Data from individual observations can originate from various sources or modalities but are often intrinsically linked. Multimodal data integration can enrich information content compared to single-source data. Manifold alignment is a form of data integration that seeks a shared, underlying low-dimensional representation of multiple data sources that emphasizes similarities between alternative representations of the same entities. Semi-supervised manifold alignment relies on partially known correspondences between domains, either through shared features or through other known associations. In this paper, we introduce two semi-supervised manifold alignment methods. The first method, Shortest Paths on the Union of Domains (SPUD), forms a unified graph structure using known correspondences to establish graph edges. By learning inter-domain geodesic distances, SPUD creates a global, multi-domain structure. The second method, MASH (Manifold Alignment via Stochastic Hopping), learns local geometry within each domain and forms a joint diffusion operator using known correspondences to iteratively learn new inter-domain correspondences through a random-walk approach. Through the diffusion process, MASH forms a coupling matrix that links heterogeneous domains into a unified structure. We compare SPUD and MASH with existing semi-supervised manifold alignment methods and show that they outperform competing methods in aligning true correspondences and cross-domain classification. In addition, we show how these methods can be applied to transfer label information between domains.

Paper Structure

This paper contains 13 sections, 4 equations, 4 figures.

Figures (4)

  • Figure 1: The MDS embedding of the MASH alignment of the Seeds dataset using the potential distance. The two domains are split based on the skewed split described in Section\ref{['sec:splits']}. The domain consisting of meaningful features is denoted by triangles and that of less relevant features by circles. The three colors denote the classes present in the dataset. Known anchor points, 5% of the data, are colored black with gray lines connecting the corresponding anchor points. Shorter lines mean better alignment. Most of the randomly determined anchoring points belong to the blue or green classes, suggesting a reason for the divergence of the orange class branch. The embedding CE score is 88% and its FOSCTTM score is 11%.
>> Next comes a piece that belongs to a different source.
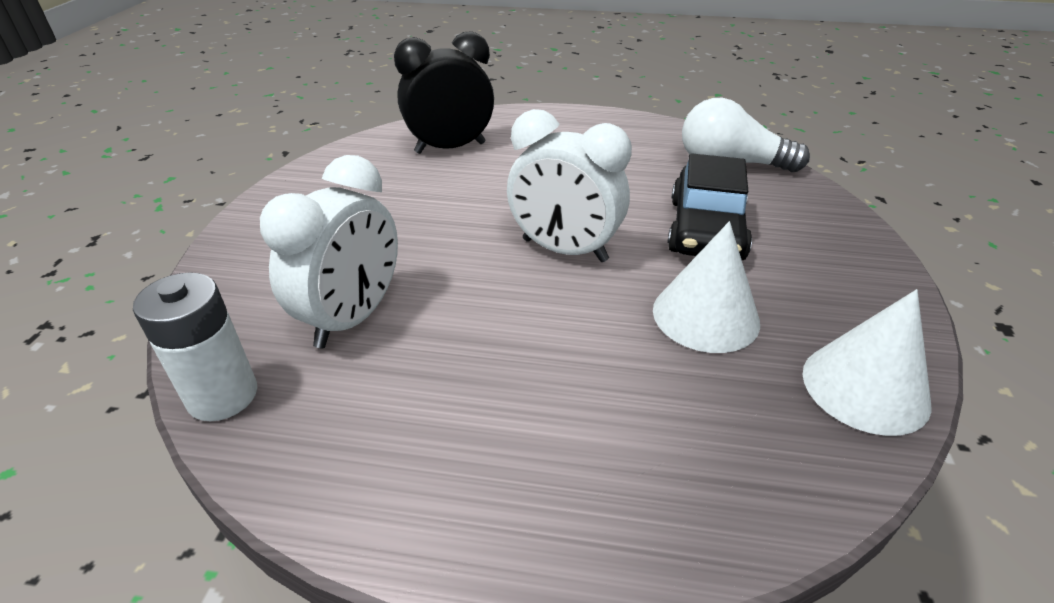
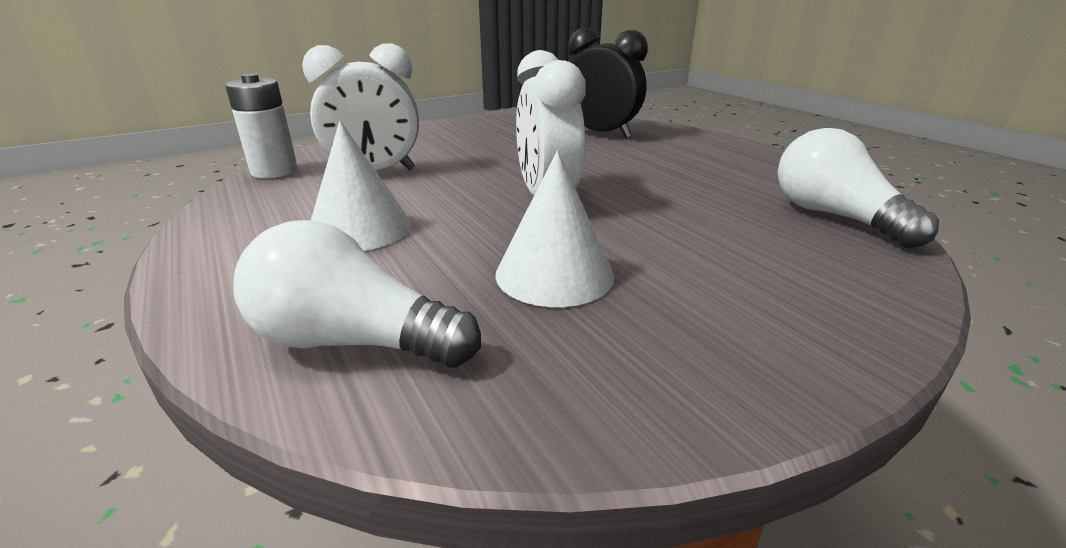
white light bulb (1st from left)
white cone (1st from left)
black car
  • Figure 2: The MDS embedding of the MASH alignment of the breast cancer dataset where the 4 features with the greatest classification importance are given to Domain A, and the other five are given to Domain B. Domain A is denoted by triangles and Domain B is denoted by circles. Blue and orange denote two classes present in the dataset: whether or not the patient has breast cancer. In this example, we use the labeled information in Domain A (which has 69 data points) to predict labels across Domain B (which has 699 data points). It has an accuracy score of 97% whereas the baseline test score is only 93%.
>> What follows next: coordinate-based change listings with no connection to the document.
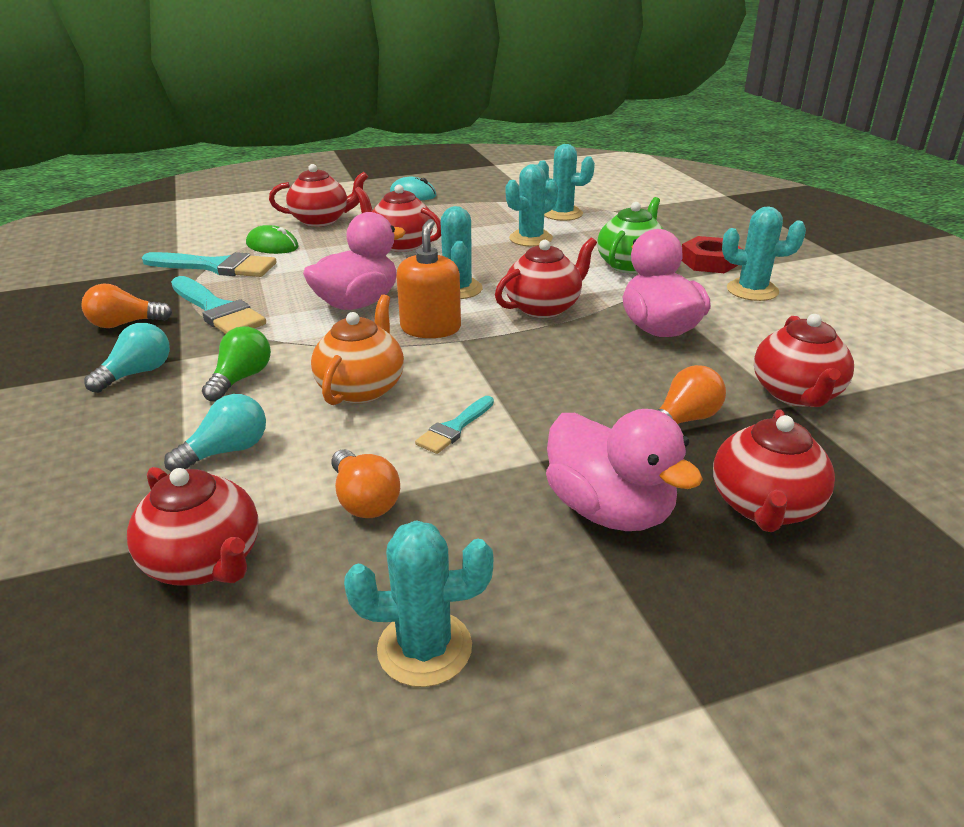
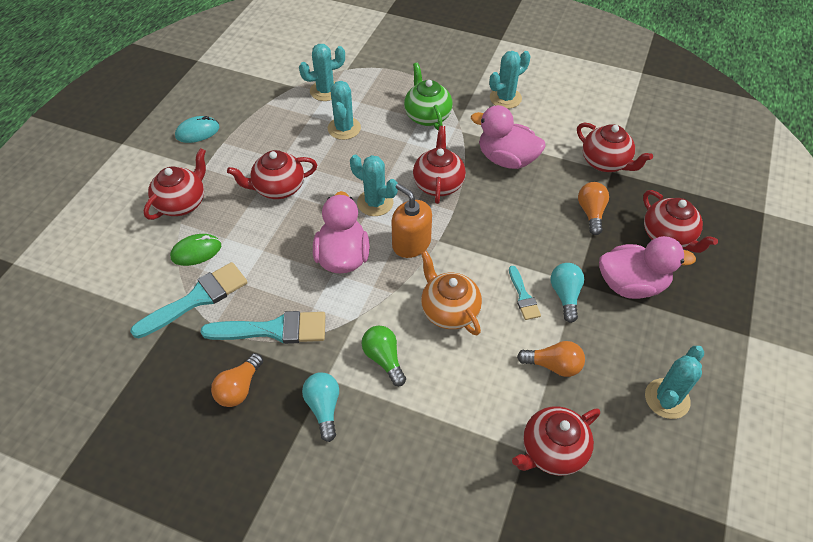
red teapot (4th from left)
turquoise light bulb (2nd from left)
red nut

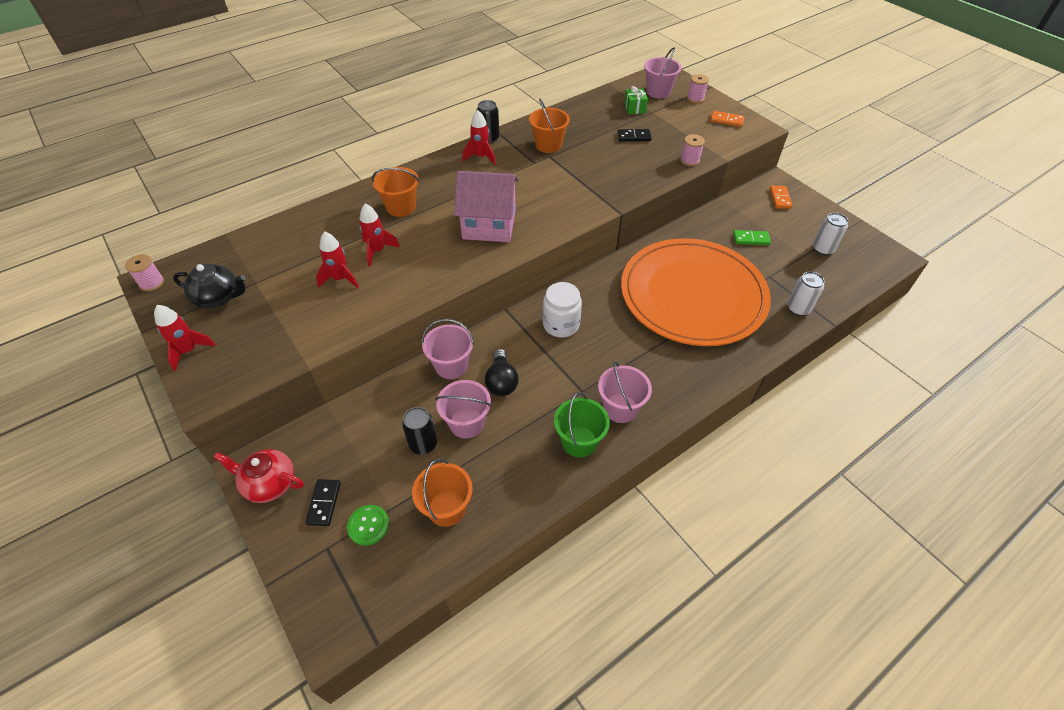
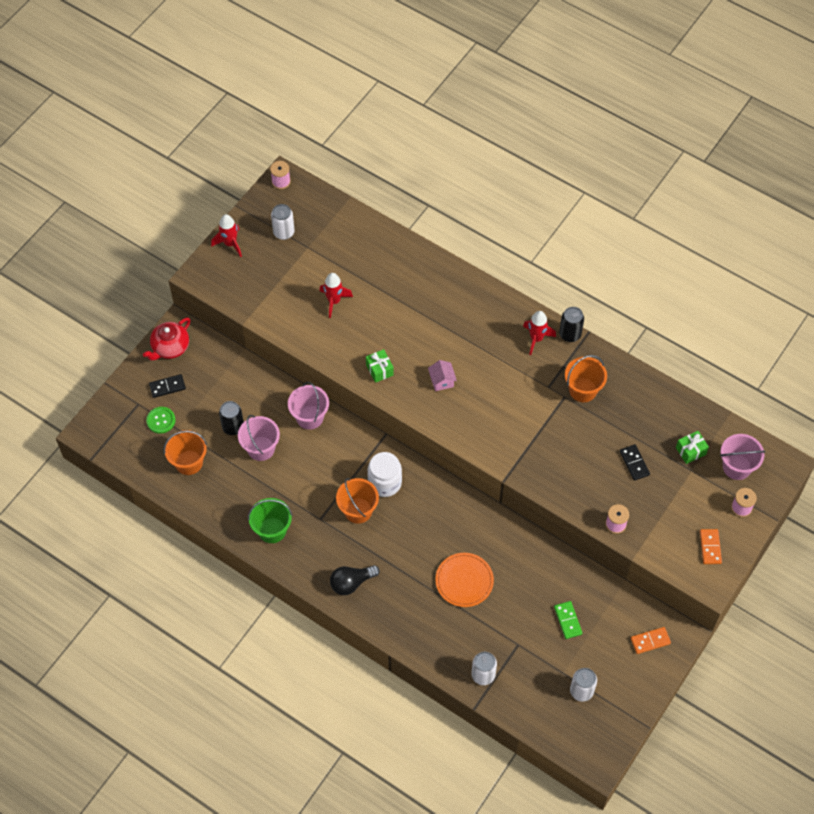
red teapot
white can (1st from left)
black light bulb
orange bucket (2nd from left)
green gift (1st from left)
pink house
orange plate
red rocket (3rd from left in the first image)
pink bucket (3rd from left in the first image)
  • Figure 3: Each of the methods is compared across each split type. Our methods are denoted by dots. The methods are scored according to their average combined score (CE - FOSCTTM). The results are aggregated across all 29 datasets and 10 repetitions. A grid of parameters was searched for each method and the best set of parameters per method, dataset, split, and random state was used and recorded, testing each dataset with a randomized selection of 20% of the points as anchors. Each feature-based split is dominated by SPUD, followed by MASH, MASH-, and MAGAN. DTA outperforms other methods at the distortion adaptation followed by JLMA and our methods. MASH- is the best-performing method for the rotated data, followed by DTA, MAPA, and MASH.
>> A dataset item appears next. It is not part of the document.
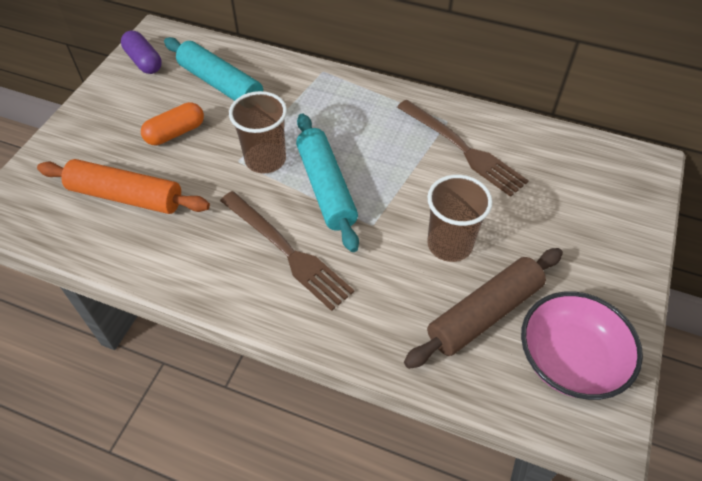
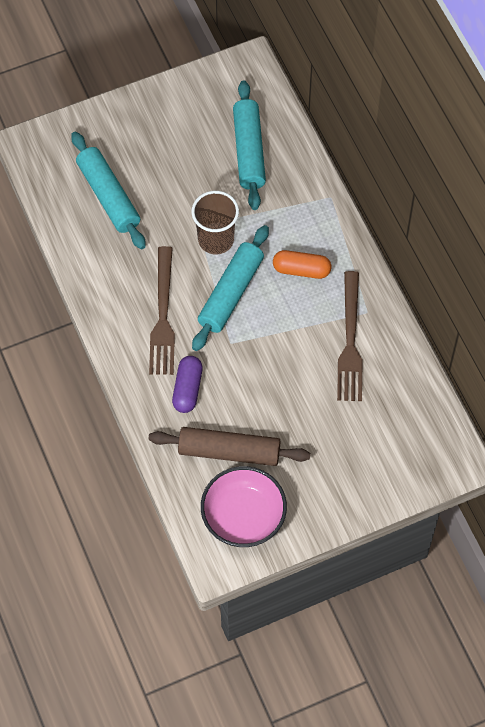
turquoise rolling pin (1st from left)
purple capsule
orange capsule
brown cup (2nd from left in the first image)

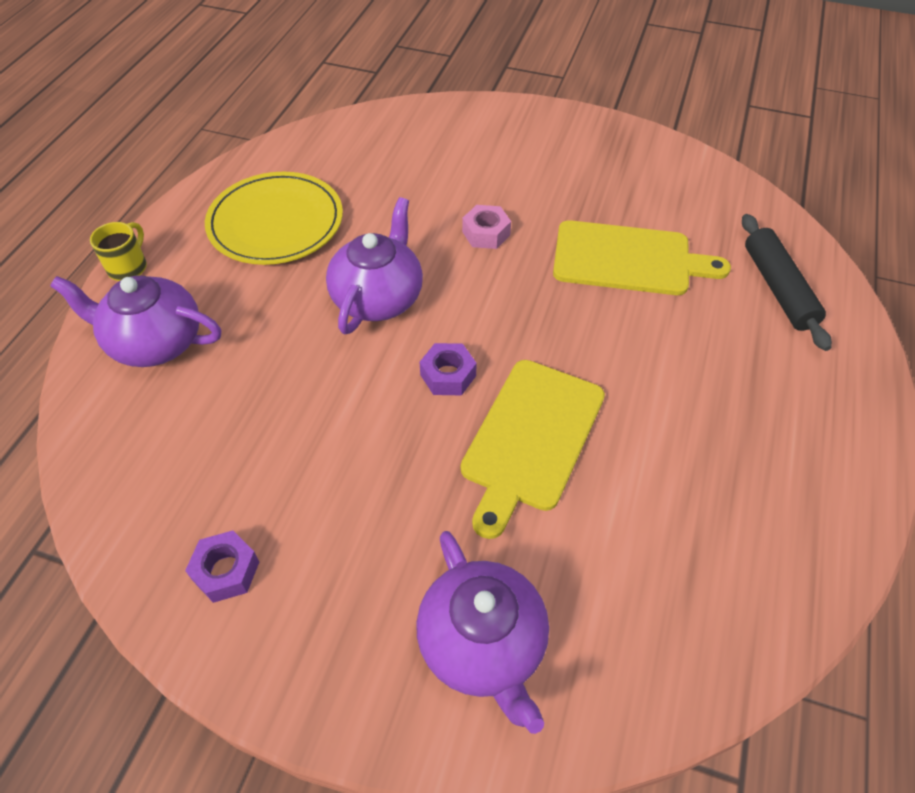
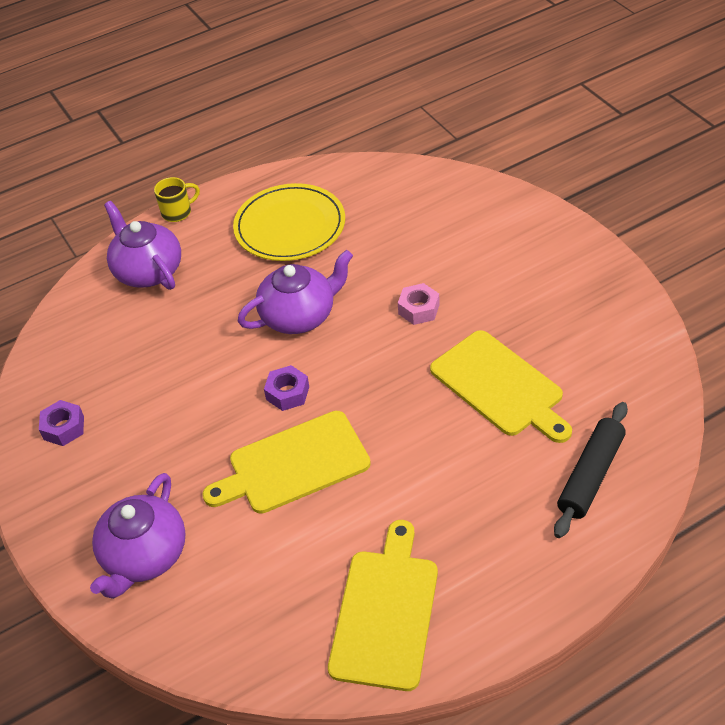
yellow cutting board (2nd from left)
  • Figure 4: Here we present the combined metric score aggregated at each percentage of known correspondence. We split the figure into two parts: (Top) feature level splits and (Bottom) distortion adaptations. The feature-level splits are dominated by SPUD across all levels. MASH- outperforms other methods at all levels at or above 10% on distorted data. Our methods are more reliant on known correspondence than other methods at the distortion splits but do comparably well or better given at least 10% of correspondences are known. We note that MAGAN is likely overfitting the correspondence (similar to mode collapse), leading to worse alignments at higher percentages.